What this task involves: Reproduce the text of all the entries below line for line without changing anything, and leave out the pictures.

● ● ● ● ● ● ●

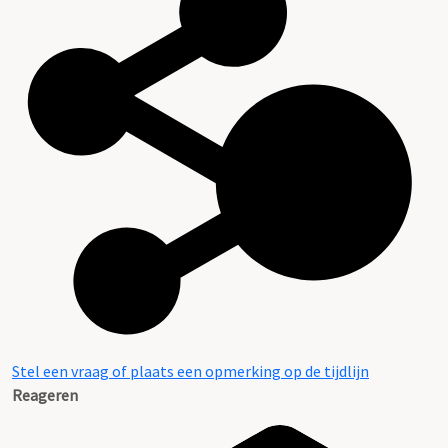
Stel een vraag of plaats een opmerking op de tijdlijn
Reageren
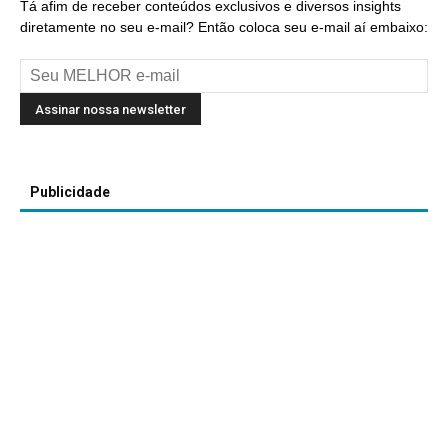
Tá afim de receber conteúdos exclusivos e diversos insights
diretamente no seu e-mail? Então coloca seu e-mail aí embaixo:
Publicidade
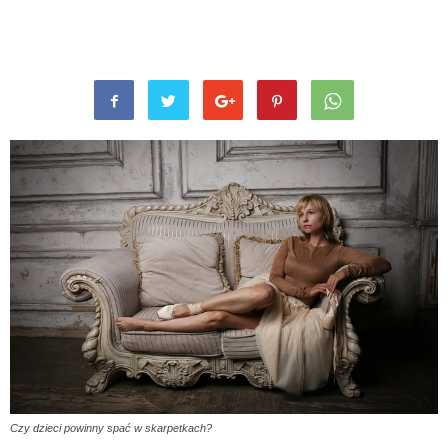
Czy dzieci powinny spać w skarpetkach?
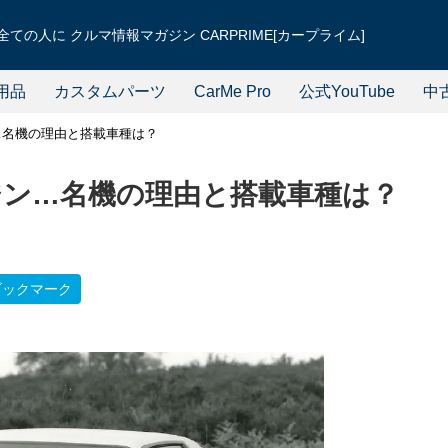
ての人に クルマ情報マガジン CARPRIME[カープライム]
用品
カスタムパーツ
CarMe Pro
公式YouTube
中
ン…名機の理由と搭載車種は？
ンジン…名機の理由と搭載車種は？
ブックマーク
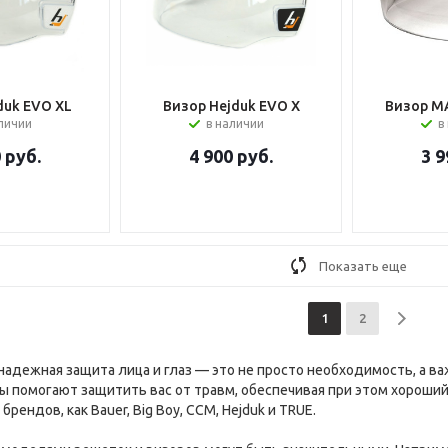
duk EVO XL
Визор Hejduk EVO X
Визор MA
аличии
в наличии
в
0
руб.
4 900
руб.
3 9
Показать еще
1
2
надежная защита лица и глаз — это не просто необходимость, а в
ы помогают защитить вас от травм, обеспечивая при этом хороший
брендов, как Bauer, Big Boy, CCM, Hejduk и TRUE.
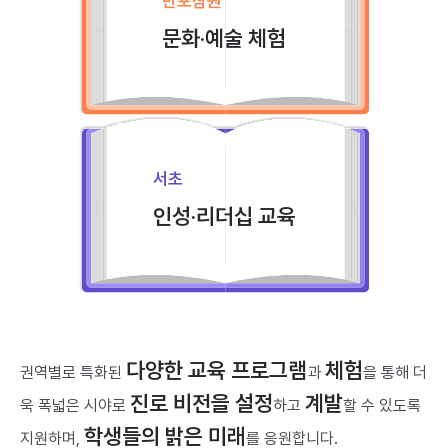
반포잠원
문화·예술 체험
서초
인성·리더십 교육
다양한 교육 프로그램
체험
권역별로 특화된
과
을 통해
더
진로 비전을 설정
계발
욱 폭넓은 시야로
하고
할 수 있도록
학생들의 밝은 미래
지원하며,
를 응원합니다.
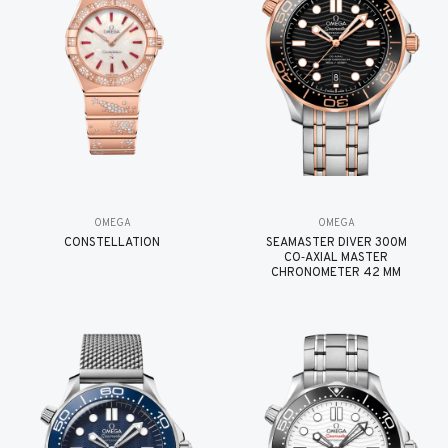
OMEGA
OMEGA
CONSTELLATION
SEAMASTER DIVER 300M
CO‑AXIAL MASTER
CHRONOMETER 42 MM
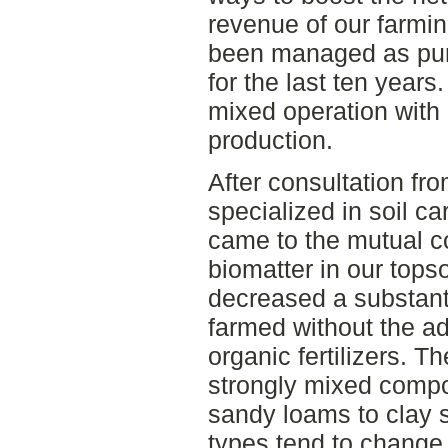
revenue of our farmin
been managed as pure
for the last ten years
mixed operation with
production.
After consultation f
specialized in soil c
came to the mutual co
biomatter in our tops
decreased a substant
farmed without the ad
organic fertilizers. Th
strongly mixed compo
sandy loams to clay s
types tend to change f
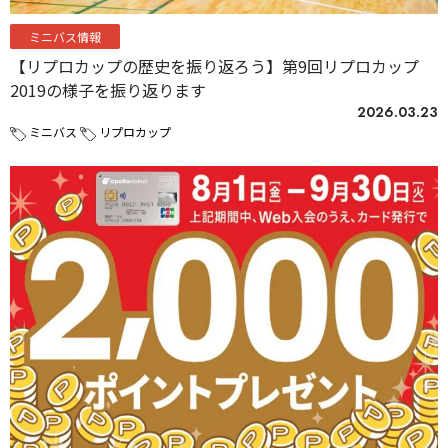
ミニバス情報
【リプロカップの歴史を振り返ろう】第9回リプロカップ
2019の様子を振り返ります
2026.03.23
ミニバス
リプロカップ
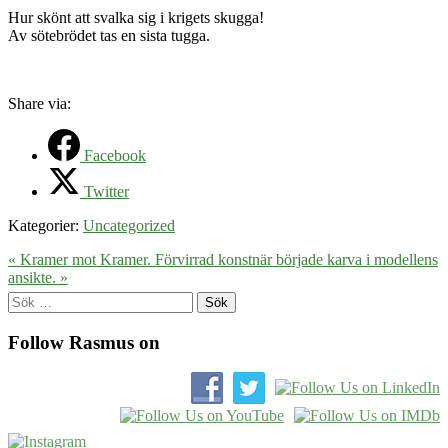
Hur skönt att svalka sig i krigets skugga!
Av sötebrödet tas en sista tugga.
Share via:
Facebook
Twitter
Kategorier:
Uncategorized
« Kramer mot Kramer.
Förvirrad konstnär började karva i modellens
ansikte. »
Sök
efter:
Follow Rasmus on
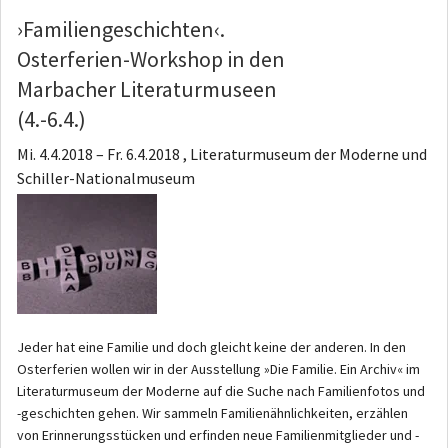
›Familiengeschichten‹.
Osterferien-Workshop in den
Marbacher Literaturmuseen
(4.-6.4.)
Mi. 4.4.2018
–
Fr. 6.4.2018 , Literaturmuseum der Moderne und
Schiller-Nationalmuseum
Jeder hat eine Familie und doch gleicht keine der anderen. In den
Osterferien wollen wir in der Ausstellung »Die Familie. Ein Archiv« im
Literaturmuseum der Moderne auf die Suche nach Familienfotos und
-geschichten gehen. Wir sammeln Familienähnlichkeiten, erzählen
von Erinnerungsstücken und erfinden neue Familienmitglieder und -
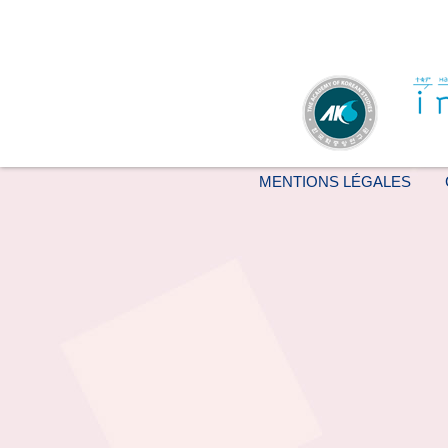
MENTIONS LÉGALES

● ● ● ● ● ● ●

Exercise response:
Stel een vraag of plaats een opmerking op de tijdlijn
Reageren
Tá afim de receber conteúdos exclusivos e diversos insights
diretamente no seu e-mail? Então coloca seu e-mail aí embaixo:
Publicidade
Czy dzieci powinny spać w skarpetkach?
ての人に クルマ情報マガジン CARPRIME[カープライム]
用品
カスタムパーツ
CarMe Pro
公式YouTube
中
ン…名機の理由と搭載車種は？
ンジン…名機の理由と搭載車種は？
ブックマーク
duk EVO XL
Визор Hejduk EVO X
Визор MA
аличии
в наличии
в
0
руб.
4 900
руб.
3 9
Показать еще
1
2
надежная защита лица и глаз — это не просто необходимость, а в
ы помогают защитить вас от травм, обеспечивая при этом хороший
брендов, как Bauer, Big Boy, CCM, Hejduk и TRUE.
반포잠원
문화·예술 체험
서초
인성·리더십 교육
다양한 교육 프로그램
체험
권역별로 특화된
과
을 통해
더
진로 비전을 설정
계발
욱 폭넓은 시야로
하고
할 수 있도록
학생들의 밝은 미래
지원하며,
를 응원합니다.
OMEGA
OMEGA
CONSTELLATION
SEAMASTER DIVER 300M
CO‑AXIAL MASTER
CHRONOMETER 42 MM
revenue of our farmin
been managed as pure
for the last ten years
mixed operation with
production.
After consultation f
specialized in soil c
came to the mutual co
biomatter in our tops
decreased a substant
farmed without the ad
organic fertilizers. Th
strongly mixed compo
sandy loams to clay s
types tend to change f
ミニバス情報
【リプロカップの歴史を振り返ろう】第9回リプロカップ
2019の様子を振り返ります
2026.03.23
ミニバス
リプロカップ
Hur skönt att svalka sig i krigets skugga!
Av sötebrödet tas en sista tugga.
Share via:
Facebook
Twitter
Kategorier:
Uncategorized
« Kramer mot Kramer.
Förvirrad konstnär började karva i modellens
ansikte. »
Sök
efter:
Follow Rasmus on
›Familiengeschichten‹.
Osterferien-Workshop in den
Marbacher Literaturmuseen
(4.-6.4.)
Mi. 4.4.2018
–
Fr. 6.4.2018 , Literaturmuseum der Moderne und
Schiller-Nationalmuseum
Jeder hat eine Familie und doch gleicht keine der anderen. In den
Osterferien wollen wir in der Ausstellung »Die Familie. Ein Archiv« im
Literaturmuseum der Moderne auf die Suche nach Familienfotos und
-geschichten gehen. Wir sammeln Familienähnlichkeiten, erzählen
von Erinnerungsstücken und erfinden neue Familienmitglieder und -
MENTIONS LÉGALES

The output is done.